Alcuni li studi a scuola, e puoi mandarli giù come lo sciroppo cattivo o appassionartene come un dodicenne coi videogiochi. Altri li conosci a scuola, che è diverso dallo studiarli a scuola, e possono attrarti o meno. Altri ancora li conosci perché le cose capitano, la scuola finisce e le meraviglie non rimangono nascoste. Meraviglie come Moby Dick, per esempio, che insieme a Delitto e Castigo è uno dei romanzoni ottocenteschi che preferisco. Che preferisco fra quelli che ho letto, naturalmente: e sono molti meno di quelli che hanno messo insieme la storia letteraria di quel secol superbo e sciocco (cit.) Quello che mi piace di Moby Dick è che c'è dentro tutto.

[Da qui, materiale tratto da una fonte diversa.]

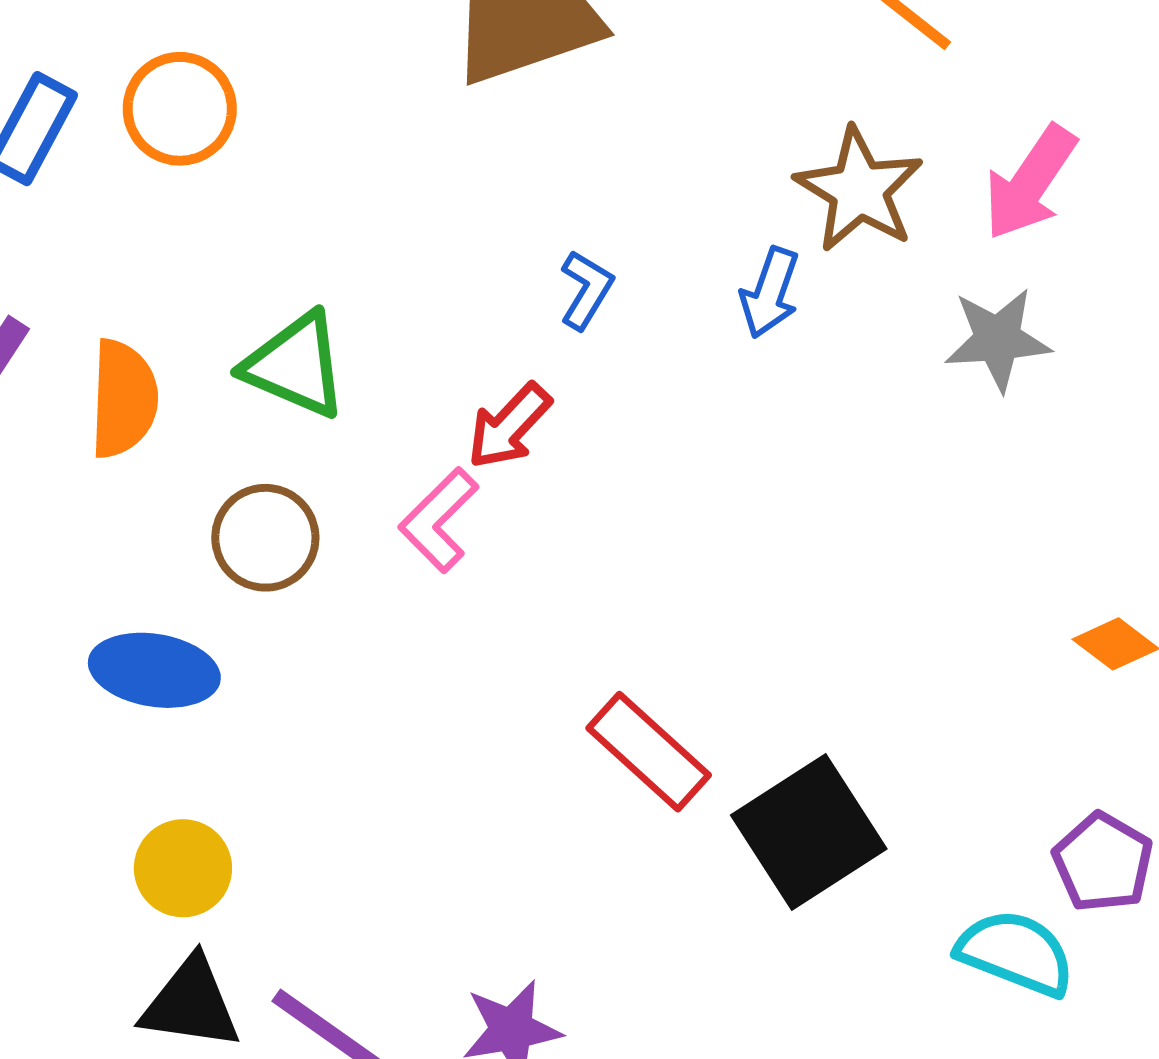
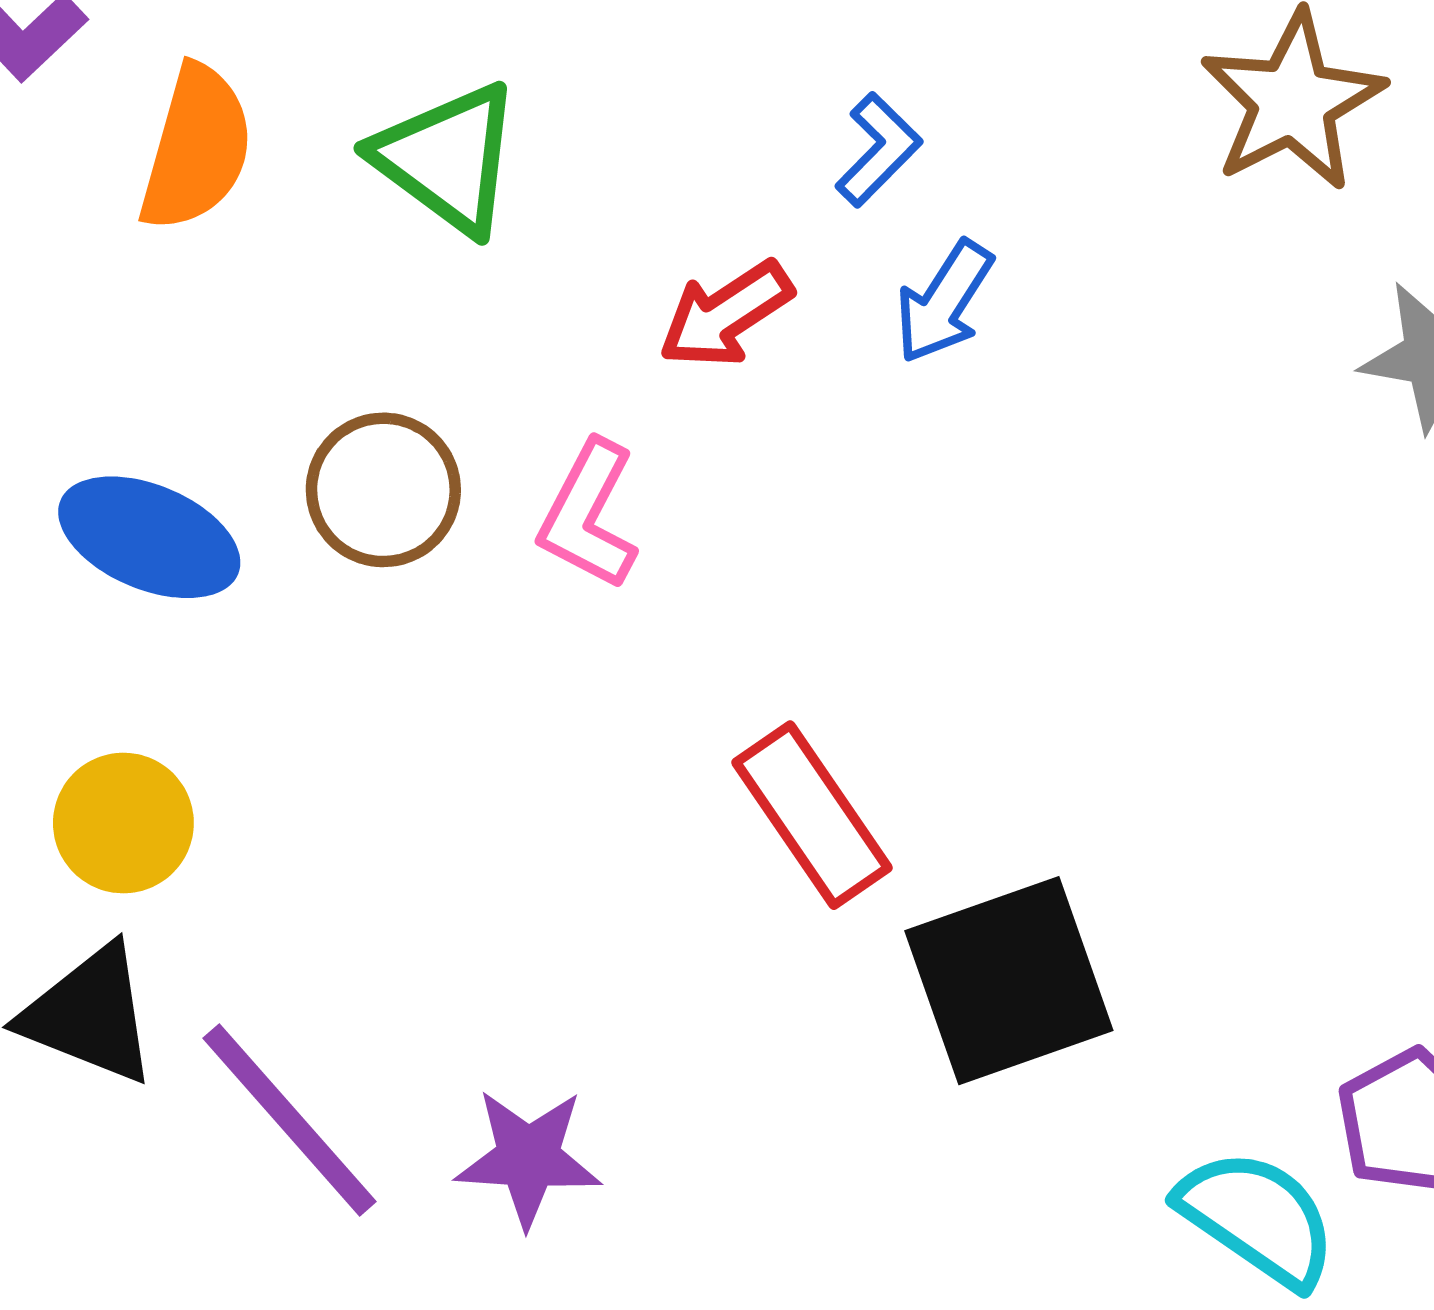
blue arrow: (770, 293) -> (944, 302), moved
pink L-shape: (439, 520) -> (589, 515), moved, turned -31
brown circle: (265, 538) -> (383, 490), moved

E uno può sostituire Moby Dick con certe serie Tv, con le canzoni dei Pink Floyd, con la pittura di Botticelli, con i film di Sergio Leone, con le strisce di Schulz o con quel diavolo che gli pare, perché quel "tutto" assume immagini e contenuti fatti a forma del nostro modo di vedere le cose. Ma si ritorna allo stesso linguaggio, allo stesso registro, alla stessa giostra, quella che Melville ha sintetizzato, formidabilmente, avendo ben presente la differenza fra l'elargizione di un messaggio e la ricerca di un significato. Prediligendo la seconda, in questo modo equilibrato e spregiudicato insieme:
Ci sono certe bizzarre circostanze in questa strana e caotica faccenda che chiamiamo vita, che un uomo prende l'intero universo per un'enorme burla in atto, sebbene non riesca a vederne troppo chiaramente l'arguzia, e sospetti anzichenò che la burla non sia alle spalle di altri che le sue. Egli ingolla tutti gli avvenimenti, [...] non importa quanto indigeribili, come uno struzzo dallo stomaco robusto inghiotte pallottole e pietre focaie. E quanto alle piccole difficoltà e afflizioni, le prospettive d'improvvisa rovina, di pericolo della vita o del corpo, tutto questo, e perfino la morte, gli sembrano ingegnosi e amichevoli colpi, allegre spunzonature nei fianchi, somministrati dall'invisibile e inspiegabile vecchio mattacchione.
E poi ci sono risse e fiocine, sbronze storte e piccole storie sciagurate. Anzichenò: yuk!